Alors que les îles hawaïennes ont longtemps incarné le rêve d’évasion pour des millions de voyageurs, elles traversent aujourd’hui une période de turbulence. La fréquentation touristique est en net repli, les professionnels du secteur s’inquiètent, et l’autorité chargée de promouvoir la destination est en pleine restructuration. L’archipel semble à la croisée des chemins, contraint de repenser en profondeur sa stratégie touristique.
Un été qui ne fait pas recette
Pour les professionnels du tourisme à Hawaï, l’été 2025 commence sous le signe de la morosité. Les réservations de juin sont inférieures à celles de l’année précédente, et les prévisions pour juillet et août n’incitent guère à l’optimisme. Selon plusieurs responsables interrogés par Skift, le flux de visiteurs reste inférieur aux attentes, en particulier sur les marchés internationaux. La baisse des arrivées en provenance du Japon et du Canada est significative, renforcée par une diminution des capacités aériennes sur ces liaisons.
Au-delà du contexte international, c’est aussi l’image d’Hawaï qui pâtit encore des conséquences de la catastrophe de Lahaina. Les incendies dévastateurs de 2023, qui ont touché l’île de Maui et causé des dizaines de morts, continuent de peser lourdement sur l’attrait de la destination. La confusion persistante autour de l’accessibilité des lieux, certains visiteurs croyant toujours que Maui est fermée, a accentué cette désaffection.

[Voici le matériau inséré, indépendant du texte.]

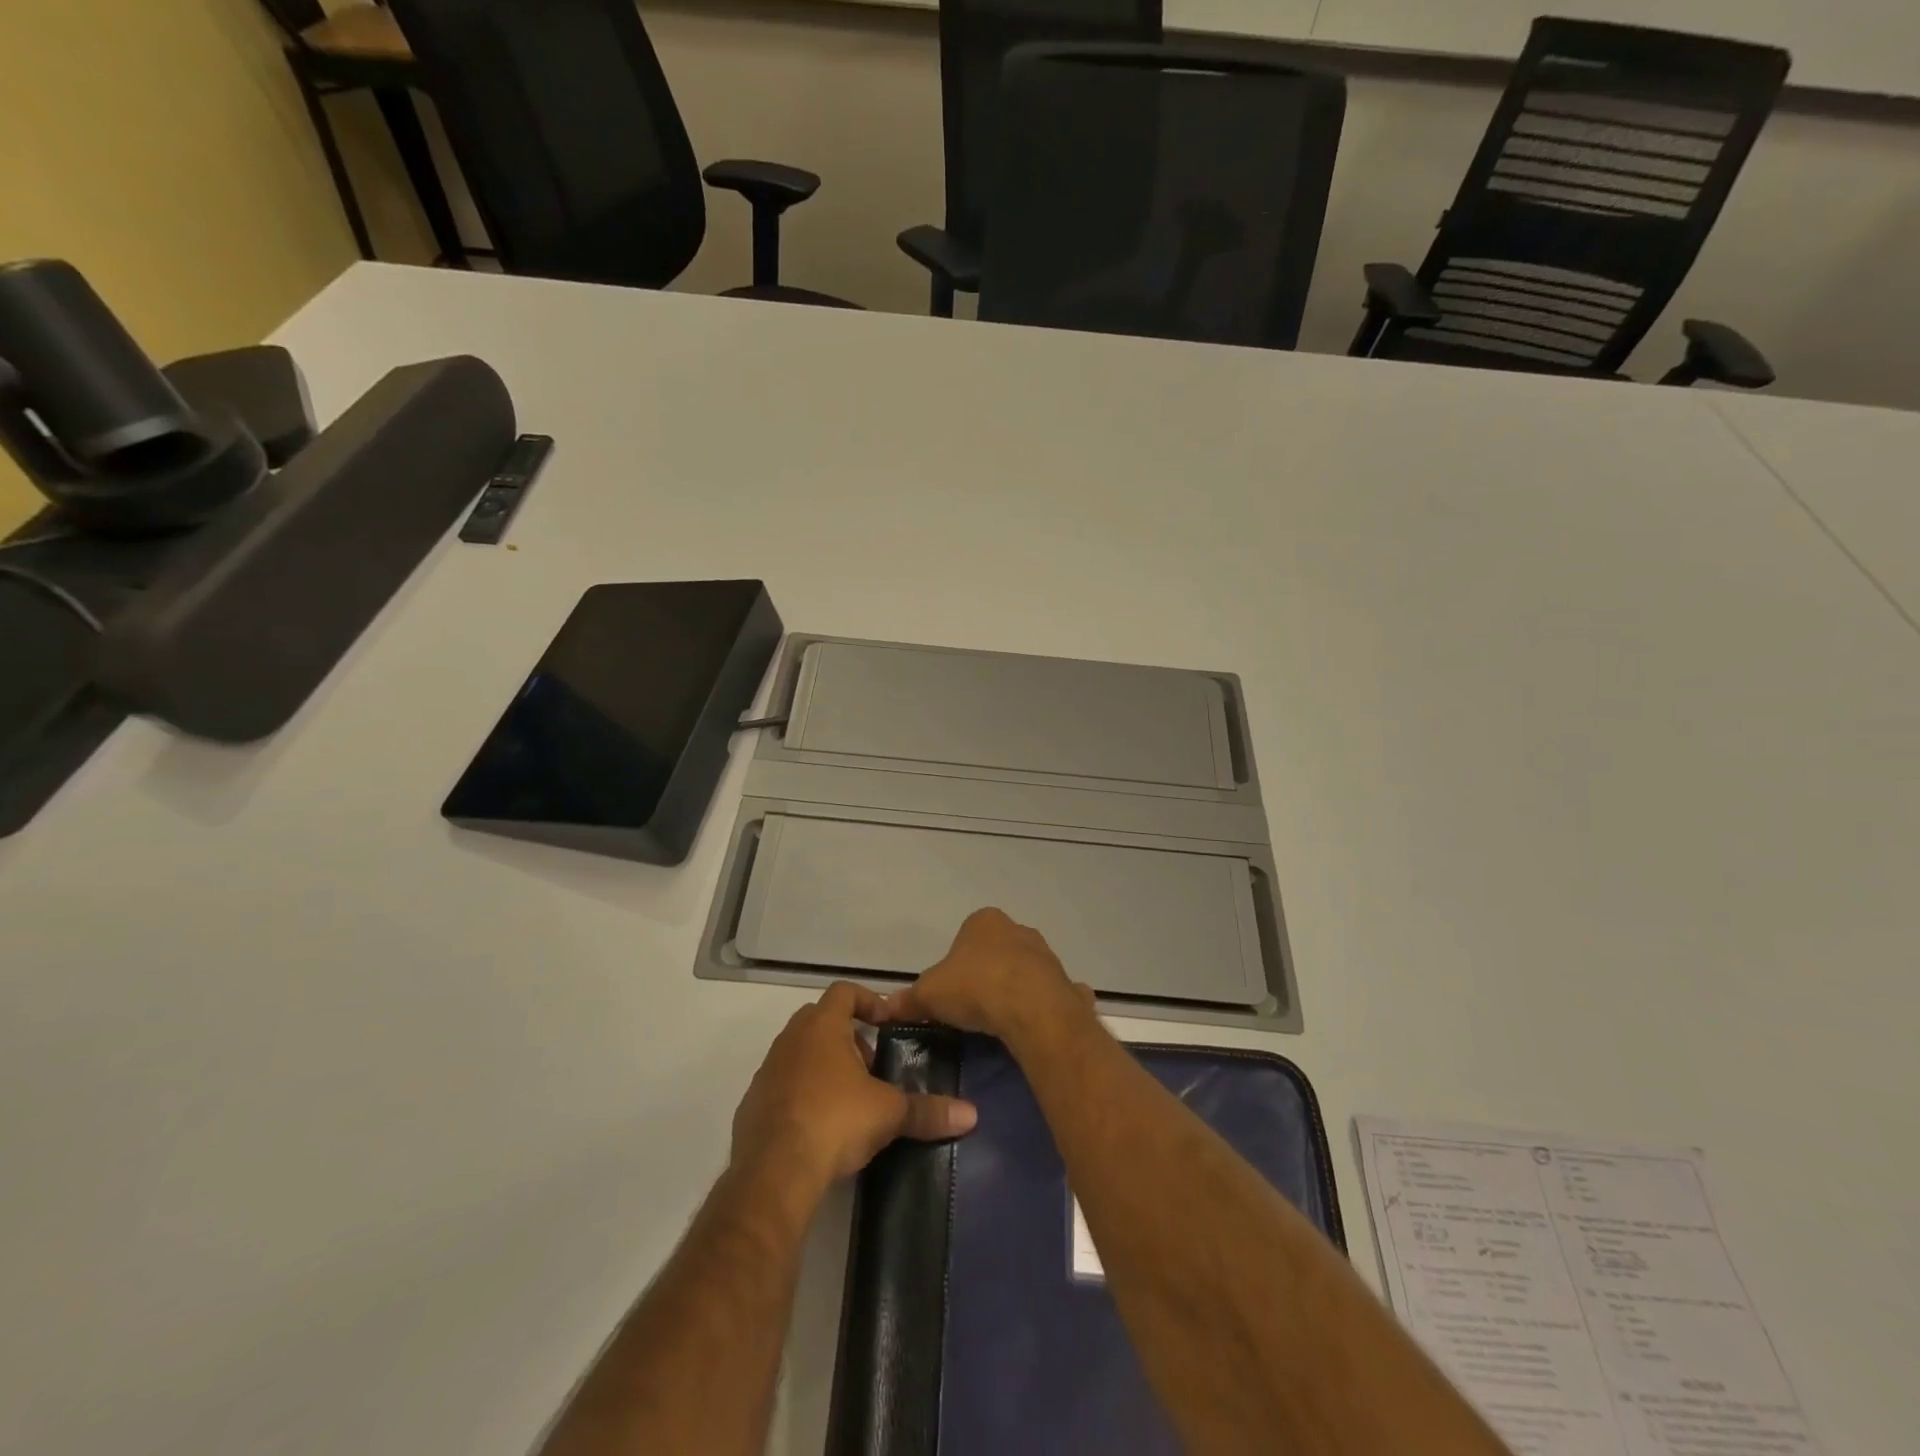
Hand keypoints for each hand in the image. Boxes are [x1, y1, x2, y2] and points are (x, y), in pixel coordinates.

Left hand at [731, 982, 977, 1198]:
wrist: (772, 1172)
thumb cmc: (834, 1121)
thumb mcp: (889, 1113)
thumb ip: (928, 1110)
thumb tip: (971, 1114)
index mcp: (821, 1026)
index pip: (844, 992)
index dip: (868, 1000)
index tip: (887, 1022)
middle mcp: (790, 1039)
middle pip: (820, 1020)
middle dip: (848, 1037)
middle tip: (872, 1064)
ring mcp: (767, 1071)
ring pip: (800, 1053)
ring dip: (824, 1065)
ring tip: (850, 1097)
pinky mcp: (752, 1105)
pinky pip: (783, 1086)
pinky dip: (802, 1094)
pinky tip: (821, 1125)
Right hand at [881, 908, 1094, 1045]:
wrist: (1032, 1009)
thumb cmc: (976, 988)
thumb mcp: (929, 993)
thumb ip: (910, 999)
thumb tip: (888, 1006)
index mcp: (984, 922)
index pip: (966, 936)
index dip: (955, 963)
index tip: (950, 991)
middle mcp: (1018, 930)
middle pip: (996, 952)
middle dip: (986, 975)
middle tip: (972, 1008)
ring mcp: (1047, 956)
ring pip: (1024, 972)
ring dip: (1014, 991)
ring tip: (998, 1024)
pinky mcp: (1066, 983)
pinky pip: (1051, 996)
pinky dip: (1043, 1009)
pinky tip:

Un rapport de l’université d’Hawaï dresse un tableau préoccupant : l’État pourrait enregistrer une baisse de 4 % du nombre de visiteurs d’ici 2026, avec une perte estimée à 1,6 milliard de dollars de dépenses touristiques. Une reprise complète ne serait envisageable, selon ce scénario, qu’à l’horizon 2028.
Une autorité touristique dans la tourmente
Dans ce contexte délicat, la gestion de l’Hawaii Tourism Authority (HTA) est plus que jamais sous le feu des critiques. Lundi 24 juin, lors d’une audition législative de six heures, plusieurs élus ont fustigé les performances de l’agence, pointant des lacunes en matière de gouvernance et d’adaptation au changement de paradigme touristique. L’autorité est notamment accusée d’avoir tardé à passer d’un modèle fondé sur la croissance des arrivées à une approche centrée sur la gestion des impacts du tourisme.
Le gouverneur Josh Green n’a pas mâché ses mots. Interrogé sur la chaîne Hawaii News Now après avoir signé la loi modifiant le statut de la HTA, il a déclaré :
« C’est un vrai bazar là-bas. Je vais nommer des conseillers qui seront beaucoup plus réfléchis sur la manière dont nous allons avancer. »
La loi, promulguée le 31 mai, retire au conseil d’administration de l’HTA ses fonctions exécutives, le cantonnant désormais à un rôle consultatif. Les opérations courantes de l’agence relèveront désormais d’un directeur général placé sous l’autorité directe du gouverneur.
Le ton est donné : « Le gouverneur Green prévoit de demander des démissions de courtoisie de la part de l’ensemble du conseil d’administration » a précisé un communiqué de son bureau, cité par Hawaii News Now.
Vers un nouveau modèle ?
La refonte de la HTA pourrait n’être qu’une étape dans un chantier plus vaste. Plusieurs élus ont évoqué la possibilité d’absorber l’agence dans d’autres structures gouvernementales ou de s’appuyer sur les recommandations du cabinet Better Destinations, qui suggérait en 2023 de remplacer la HTA par une organisation indépendante à but non lucratif, axée sur la stewardship, c’est-à-dire la gestion raisonnée de la destination.
Un signal fort a déjà été envoyé dans ce sens : Hawaï est devenu en mai le premier État américain à instaurer une « taxe verte » sur les visiteurs. Ce prélèvement s’appliquera aux séjours en hôtel, en croisière et en location courte durée, et devrait rapporter environ 100 millions de dollars par an. L’objectif affiché : financer la préparation aux catastrophes et les mesures de lutte contre le changement climatique.
2025, année de transformation
Malgré les incertitudes, le gouverneur Green veut croire en une relance maîtrisée et durable. Dans un entretien accordé à Skift l’an dernier, il affirmait vouloir faire de 2025 l’année du “déploiement” des ressources pour accompagner la reprise touristique.
Il reste à voir si la nouvelle structure de gouvernance, associée à une meilleure gestion de l’impact environnemental et social du tourisme, saura redonner confiance aux visiteurs… et aux Hawaïens.